Lawmakers in Israel yesterday passed a law banning the use of ‘underweight’ models on catwalks or in commercials. Women and men seeking modeling jobs would have to be certified by a doctor as having a body mass index of no less than 18.5. I sympathize with the lawmaker’s intent, which is to reduce eating disorders and promote healthy body image. But measures like this are too invasive for my liking. And BMI is a bad measure for determining body size or overall health.
A normal BMI is one in the 18.5-24.9 range; over 30 is considered obese; 25-29.9 is overweight; and under 18.5 is considered underweight.
That means someone with my measurements—5’5″ and 110 lbs—would technically be underweight, even though I’m healthy and look healthy and am by no means startlingly skinny. Body frame and the way you carry weight matters. Whether you’re thin from eating right (and genetics) or from starving yourself matters. And BMI is not a good proxy for health, at either end of the spectrum (except at the extremes).
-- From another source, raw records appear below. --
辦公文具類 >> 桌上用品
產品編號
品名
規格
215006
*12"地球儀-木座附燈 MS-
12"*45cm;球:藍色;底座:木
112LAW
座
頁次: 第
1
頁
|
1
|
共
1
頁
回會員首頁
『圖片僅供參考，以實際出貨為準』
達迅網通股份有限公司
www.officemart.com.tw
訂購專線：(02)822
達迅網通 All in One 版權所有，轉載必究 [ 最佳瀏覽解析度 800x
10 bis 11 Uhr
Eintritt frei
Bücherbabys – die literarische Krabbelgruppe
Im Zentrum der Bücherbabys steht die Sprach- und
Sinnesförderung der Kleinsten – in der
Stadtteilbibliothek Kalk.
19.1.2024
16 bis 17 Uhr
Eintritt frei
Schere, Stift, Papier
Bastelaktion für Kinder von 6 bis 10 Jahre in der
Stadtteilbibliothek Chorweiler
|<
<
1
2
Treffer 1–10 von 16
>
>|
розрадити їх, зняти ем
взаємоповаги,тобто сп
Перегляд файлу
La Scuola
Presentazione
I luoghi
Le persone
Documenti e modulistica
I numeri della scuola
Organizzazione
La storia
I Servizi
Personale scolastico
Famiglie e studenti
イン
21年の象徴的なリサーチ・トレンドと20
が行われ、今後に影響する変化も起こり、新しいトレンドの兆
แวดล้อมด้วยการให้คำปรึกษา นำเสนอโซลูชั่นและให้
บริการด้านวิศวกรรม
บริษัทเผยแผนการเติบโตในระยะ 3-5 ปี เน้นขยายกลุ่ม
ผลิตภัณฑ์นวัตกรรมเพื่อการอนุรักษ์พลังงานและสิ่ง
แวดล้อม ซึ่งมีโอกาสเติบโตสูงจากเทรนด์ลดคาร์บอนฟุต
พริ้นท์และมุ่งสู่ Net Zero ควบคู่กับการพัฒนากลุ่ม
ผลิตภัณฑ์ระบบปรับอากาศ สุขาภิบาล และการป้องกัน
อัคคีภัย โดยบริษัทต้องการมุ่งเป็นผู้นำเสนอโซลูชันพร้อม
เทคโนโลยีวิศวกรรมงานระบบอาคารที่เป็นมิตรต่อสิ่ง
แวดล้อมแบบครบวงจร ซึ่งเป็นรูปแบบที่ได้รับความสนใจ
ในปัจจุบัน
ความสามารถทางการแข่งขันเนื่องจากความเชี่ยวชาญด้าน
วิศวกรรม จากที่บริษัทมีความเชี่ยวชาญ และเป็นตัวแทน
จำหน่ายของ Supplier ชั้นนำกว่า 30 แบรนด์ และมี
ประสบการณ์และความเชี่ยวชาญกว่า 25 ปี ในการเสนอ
Richard Bergman, director of Cedars-Sinai’s Diabetes and Obesity Research Institute, told New Scientist last year that:
The BMI has been around since the 1840s, but it has a number of weaknesses. Firstly, it doesn’t give a real estimate of percentage body fat. Secondly, the BMI can be quite different for a man and a woman with the same percentage of body fat. And thirdly, your BMI can be high even if you don’t have much fat, especially if you are male and very muscular.
Rachel Adato, one of the lawmakers who pushed the Israeli bill, said she hoped the law would protect youth from unattainable beauty standards.
“Beautiful is not underweight, beautiful should not be anorexic,” she said.
Which—fine. Right. Great. But having a BMI under 18.5 does not necessarily mean anorexic. And though beautiful shouldn’t have to mean underweight, it’s dumb to say people underweight can’t be beautiful. The problem is idealizing any one beauty standard. The problem is women feeling their worth is tied to their body size. The problem is not all models falling below an arbitrary weight- to height ratio.
The Israeli law also bans models who “appear underweight,” which seems like a much better (and yet less enforceable) standard. And it would require advertisers to explicitly state if photos were manipulated to make a model look thinner.
Italy and India have both banned underweight models from the catwalk in recent years, and I suspect we’ll see more countries following suit—including, perhaps, our own. Though I hope not. It just seems like a showy legislative attempt at promoting body positivity or healthy eating that will end up burdening models and the industry but barely scratch the surface of any real issues.